What data will I receive for Single Cell projects?
- Fastq’s – We use bcl2fastq to demultiplex all sequencing data. You will notice that each sample will have 4 fastq directories associated with it (one for each of the 4 barcodes in the 10x barcode set for each sample), named Sample_[number]_[letter]. You will find the normal output (demultiplexed fastqs) in the following path: [run_id]/[service_request_id]/Sample_[number]_[letter]
- Cellranger count output – We run cellranger count on all single cell gene expression samples. Inside the top directory of your download is a directory for each sample by name that contains the results from the count step of the cellranger pipeline. The web_summary.html is likely what you want to look at first. The cloupe.cloupe file can be opened in the loupe browser supplied by 10x. You will be able to find this file in the following path: [run_id]/Sample_[name]/outs
- If your samples are not standard single cell RNAseq, we will run the appropriate supported 10x software for your project type
- At this time we can not support processing of TotalSeq-A projects. You will only receive demultiplexed fastqs.
Please contact if you would like assistance interpreting the results produced by cellranger. We will do our best to answer any questions or we can guide you towards assistance and resources provided by 10x.
What will I receive from my QuantSeq project?

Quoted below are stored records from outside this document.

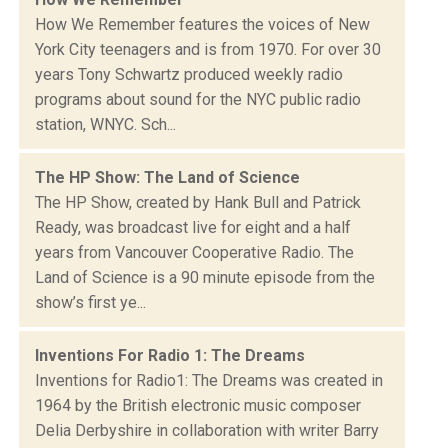
How We Remember features the voices of New
York City teenagers and is from 1970. For over 30
years Tony Schwartz produced weekly radio
programs about sound for the NYC public radio
station, WNYC. Sch...
The HP Show: The Land of Science
The HP Show, created by Hank Bull and Patrick
Ready, was broadcast live for eight and a half
years from Vancouver Cooperative Radio. The
Land of Science is a 90 minute episode from the
show’s first ye...
Inventions For Radio 1: The Dreams
Inventions for Radio1: The Dreams was created in
1964 by the British electronic music composer
Delia Derbyshire in collaboration with writer Barry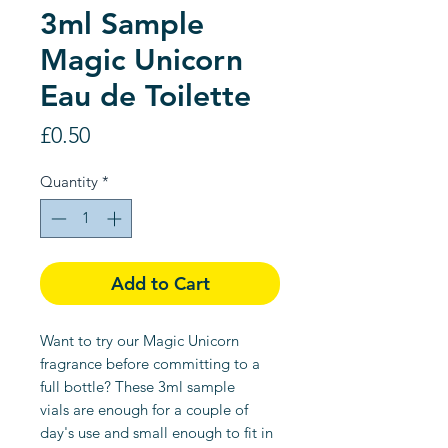
3ml Sample
Magic Unicorn
Eau de Toilette
Price
£0.50
Quantity
*
Add to Cart
Want to try our Magic Unicorn
fragrance before committing to a
full bottle? These 3ml sample
vials are enough for a couple of
day's use and small enough to fit in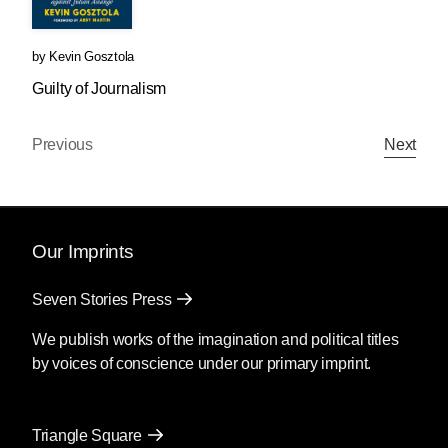
by
Kevin Gosztola
Guilty of Journalism
Previous
Next
Our Imprints
Seven Stories Press
We publish works of the imagination and political titles
by voices of conscience under our primary imprint.
Triangle Square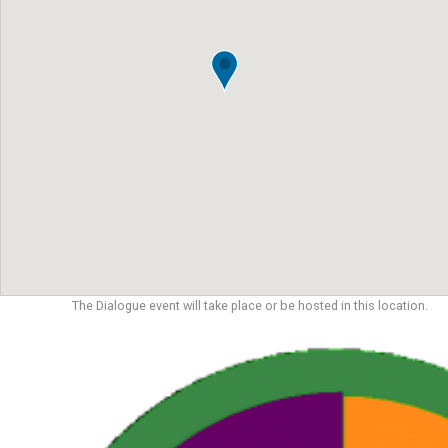
The Dialogue event will take place or be hosted in this location.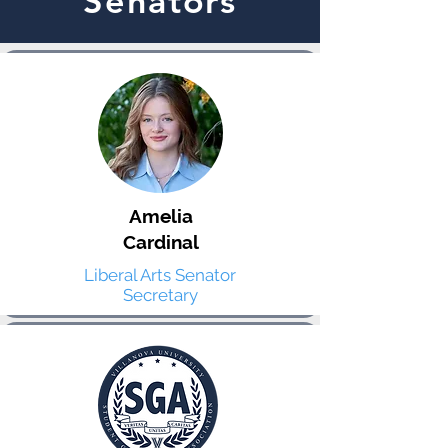
Senators
Amelia
Cardinal
Liberal Arts Senator
Secretary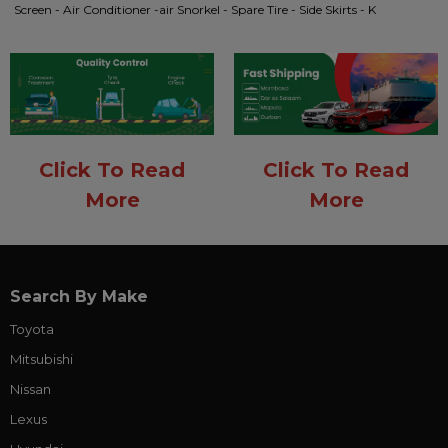
Screen - Air Conditioner -air Snorkel - Spare Tire - Side Skirts - K
Click To Read
Click To Read
More
More
Search By Make
Toyota
Mitsubishi
Nissan
Lexus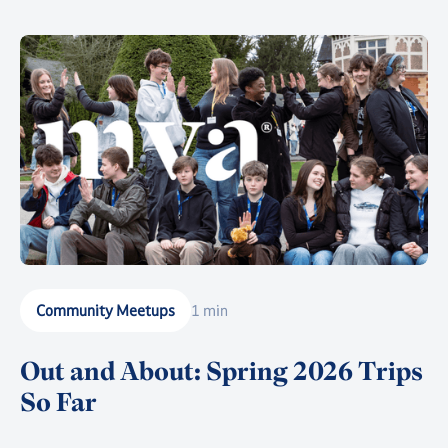
together as much of the community as possible in the
heart of Battersea Park for a celebration suitable for
this enormous milestone.
Community Meetups
1 min
Out and About: Spring 2026 Trips
So Far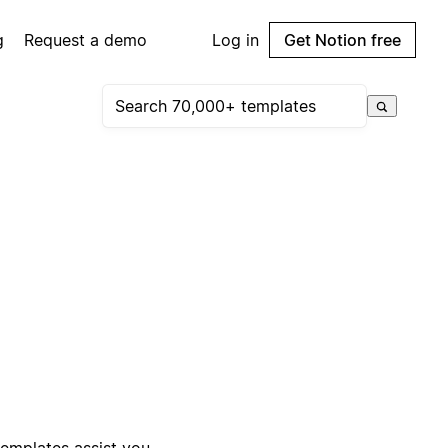
g
Request a demo
Log in
Get Notion free
templates assist you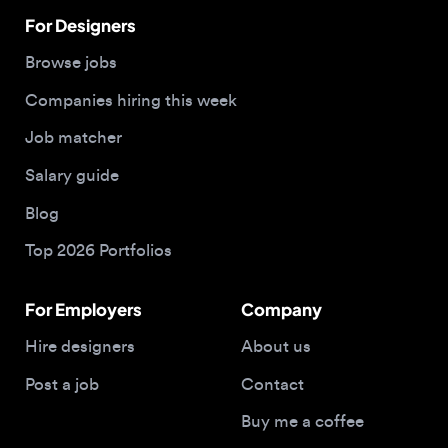
Companies hiring this week
Job matcher
Salary guide
Blog
Top 2026 Portfolios
For Employers
Company
Hire designers
About us
Post a job
Contact
Buy me a coffee
© 2026 Designjobs
With ❤️ For Designers, By Designers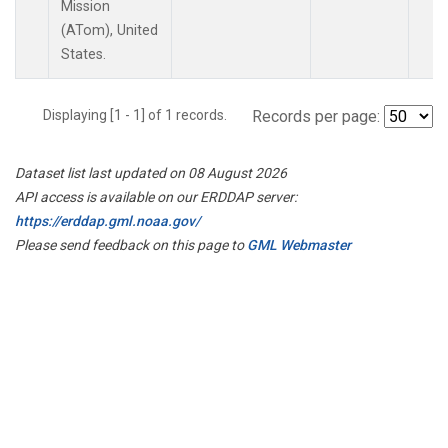
Mission
(ATom), United
States.
Displaying [1 - 1] of 1 records.
Records per page:
Dataset list last updated on 08 August 2026
API access is available on our ERDDAP server:
https://erddap.gml.noaa.gov/
Please send feedback on this page to
GML Webmaster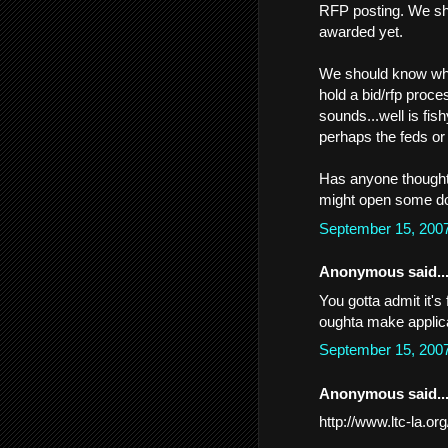
RFP posting. We sh
awarded yet.
We should know what
hold a bid/rfp proce
sounds...well is fis
perhaps the feds or
Has anyone thought
might open some doo
September 15, 200
Anonymous said..
You gotta admit it's
oughta make applic
September 15, 200
Anonymous said..
http://www.ltc-la.or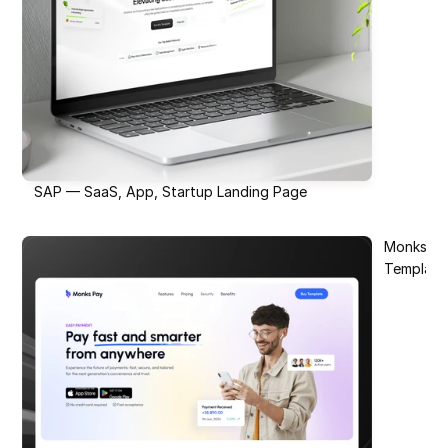
SAP — SaaS, App, Startup Landing Page
Monks Pay
Template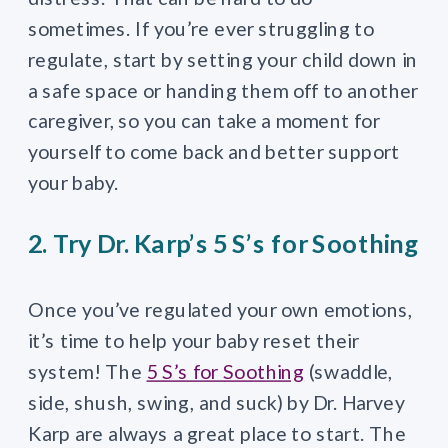
sometimes. If you’re ever struggling to
regulate, start by setting your child down in
a safe space or handing them off to another
caregiver, so you can take a moment for
yourself to come back and better support
your baby.
2. Try Dr. Karp’s 5 S’s for Soothing
Once you’ve regulated your own emotions,
it’s time to help your baby reset their
system! The
5 S’s for Soothing
(swaddle,
side, shush, swing, and suck) by Dr. Harvey
Karp are always a great place to start. The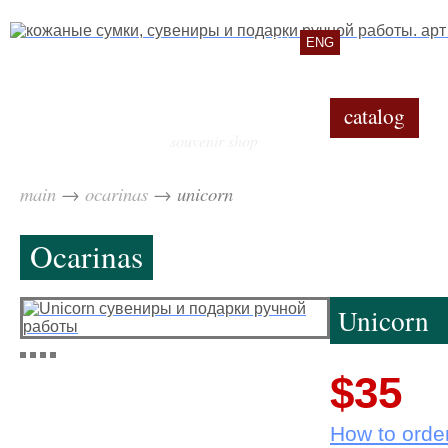
RU
ENG
catalog
souvenir shop
main
→
ocarinas
→
unicorn
Ocarinas
Unicorn
$35
How to orde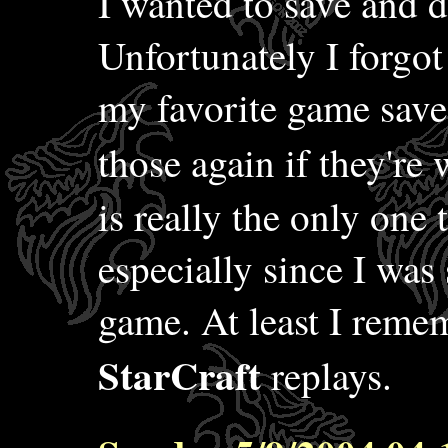
I wanted to save and de
Unfortunately I forgot
my favorite game save
those again if they're 
is really the only one 
especially since I was 
game. At least I reme
StarCraft
replays.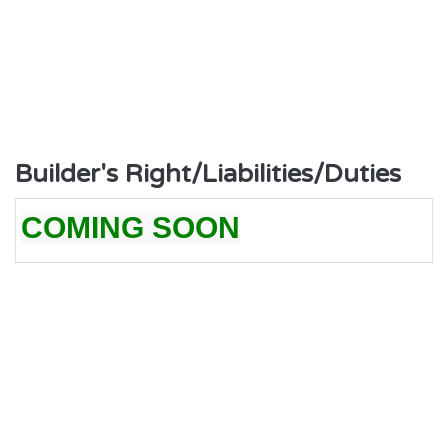
Builder's Right/Liabilities/Duties
COMING SOON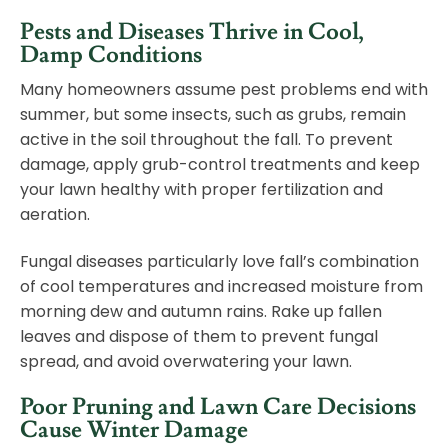
Pests and Diseases Thrive in Cool,
Damp Conditions
Many homeowners assume pest problems end with
summer, but some insects, such as grubs, remain
active in the soil throughout the fall. To prevent
damage, apply grub-control treatments and keep
your lawn healthy with proper fertilization and
aeration.
Fungal diseases particularly love fall’s combination
of cool temperatures and increased moisture from
morning dew and autumn rains. Rake up fallen
leaves and dispose of them to prevent fungal
spread, and avoid overwatering your lawn.
Poor Pruning and Lawn Care Decisions
Cause Winter Damage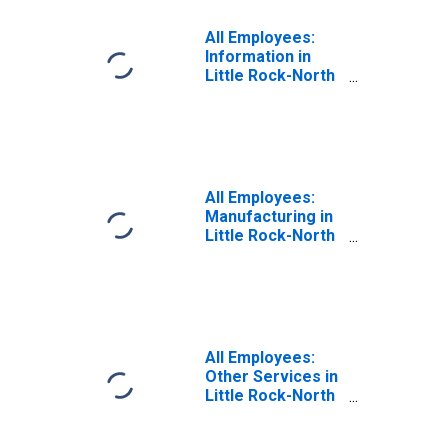
All Employees:
Information in
Little Rock-North
Little Rock-
Conway, AR
(MSA)
All Employees:
Manufacturing in
Little Rock-North
Little Rock-
Conway, AR
(MSA)
All Employees:
Other Services in
Little Rock-North
Little Rock-
Conway, AR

For Lexogen’s QuantSeq library prep, we do initial RNAseq processing including trimming, alignment, and feature counting. With your data delivery, you will receive an additional folder containing the outputs of the trimming and alignment steps as well as count matrices and QC metrics for your data. Upon request, we can also provide codes for Lexogen’s BlueBee pipeline for further analysis and making comparisons.
What part of my data should I download?
We strongly recommend downloading the entire directory that is shared with you. Although you may not need the raw files for your internal processing, it is a very common requirement for publishing.
What if I need additional sequencing for my samples?
If you would like additional sequencing of samples previously sequenced, please contact us with the sample numbers and submission ID. Include the number of additional reads you would like for your samples. We will contact you with an estimate of additional costs.
What if I need Bioinformatics Help?
An initial NGS project consultation with the UM Bioinformatics Core is free.